### What is being asked
Go through the data and report each line that holds the string "Project".

Excerpts from a dataset:
╔══

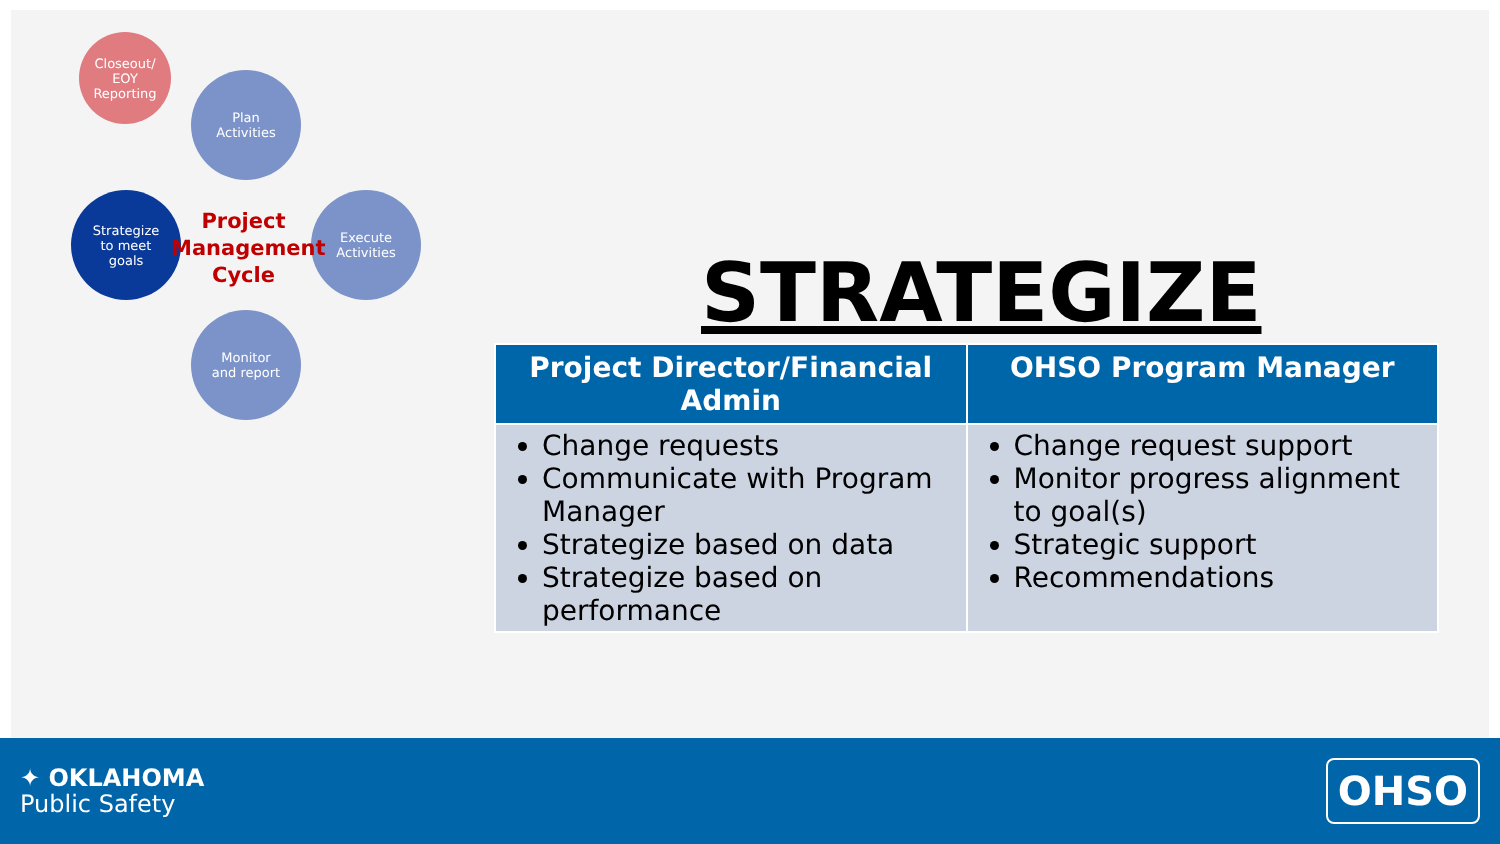Closeout/
EOY
Reporting
Plan
Activities
Strategize
to meet
goals
Execute
Activities
Monitor
and report
Project
Management
Cycle
STRATEGIZE
| Project Director/Financial Admin | OHSO Program Manager |
| --- | --- |
| Change requests Communicate with Program Manager Strategize based on data Strategize based on performance | Change request support Monitor progress alignment to goal(s) Strategic support Recommendations |
✦ OKLAHOMA
Public Safety
OHSO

╚══

### Response to this task
Project
| Project Director/Financial Admin | OHSO Program Manager |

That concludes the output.